WHAT TO DO
Say how many lines in the data below contain the word "Entreprise", and give no other text.

Page-level text extractions

==================================================

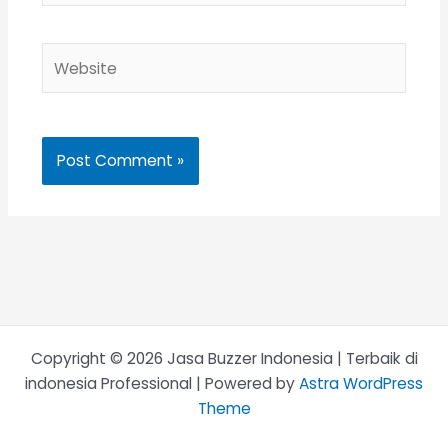
Website
Copyright © 2026 Jasa Buzzer Indonesia | Terbaik di
indonesia Professional | Powered by
Astra WordPress
Theme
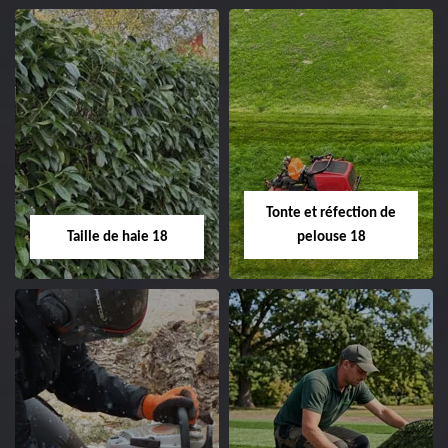
02.52.56.49.40
Elagage d'arbre 18
Abattage d'arbres
18
Entreprise élagage
d'arbre 18 Cher tel:
Entreprise abattage
02.52.56.49.40
d'arbres 18 Cher tel:
Tonte et réfection de
02.52.56.49.40
Taille de haie 18
pelouse 18
Taille de haie 18
Tonte et réfection
de pelouse 18
Entreprise taille de haie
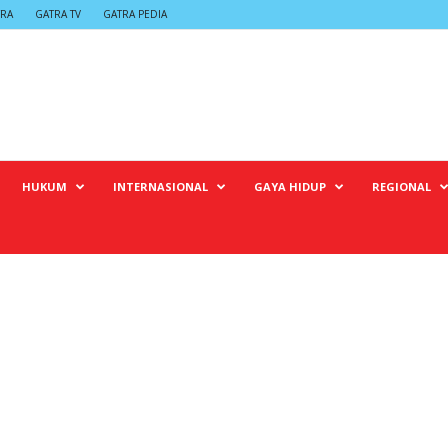
TRA
GATRA TV
GATRA PEDIA
HUKUM
INTERNASIONAL
GAYA HIDUP
REGIONAL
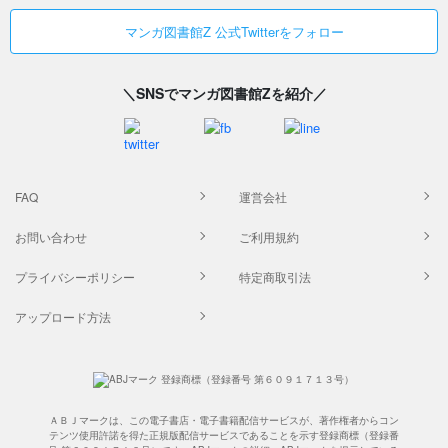
マンガ図書館Z 公式Twitterをフォロー
＼SNSでマンガ図書館Zを紹介／
FAQ
運営会社
お問い合わせ
ご利用規約
プライバシーポリシー
特定商取引法
アップロード方法
ＡＢＪマークは、この電子書店・電子書籍配信サービスが、著作権者からコン
テンツ使用許諾を得た正規版配信サービスであることを示す登録商標（登録番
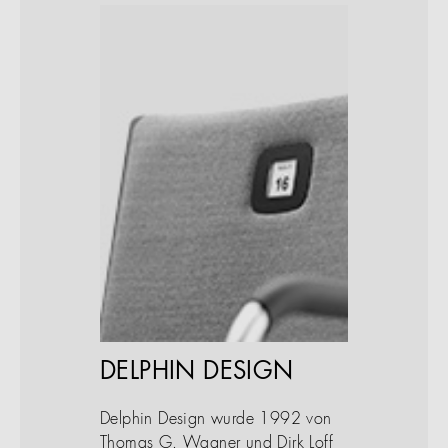
DELPHIN DESIGN
Delphin Design wurde 1992 von
Thomas G. Wagner und Dirk Loff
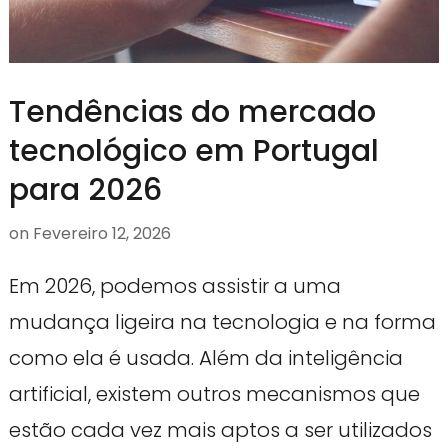
Tendências do mercado
tecnológico em Portugal
para 2026
on
Fevereiro 12, 2026
Em 2026, podemos assistir a uma
mudança ligeira na tecnologia e na forma
como ela é usada. Além da inteligência
artificial, existem outros mecanismos que
estão cada vez mais aptos a ser utilizados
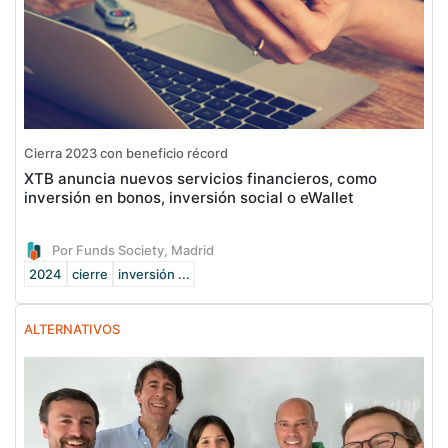
Cierra 2023 con beneficio récord
XTB anuncia nuevos servicios financieros, como
inversión en bonos, inversión social o eWallet
Por Funds Society, Madrid
2024
cierre
inversión ...
ALTERNATIVOS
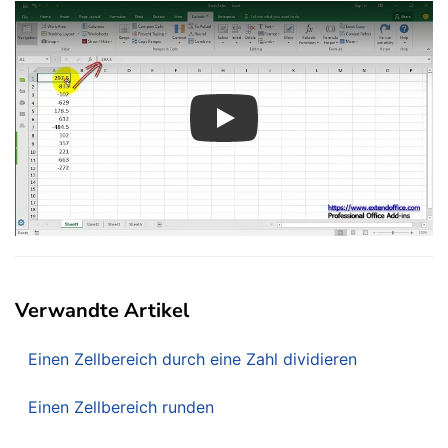
Play
Verwandte Artikel
Einen Zellbereich durch eine Zahl dividieren
Einen Zellbereich runden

==================================================

SOLUTION FOR THIS EXERCISE
3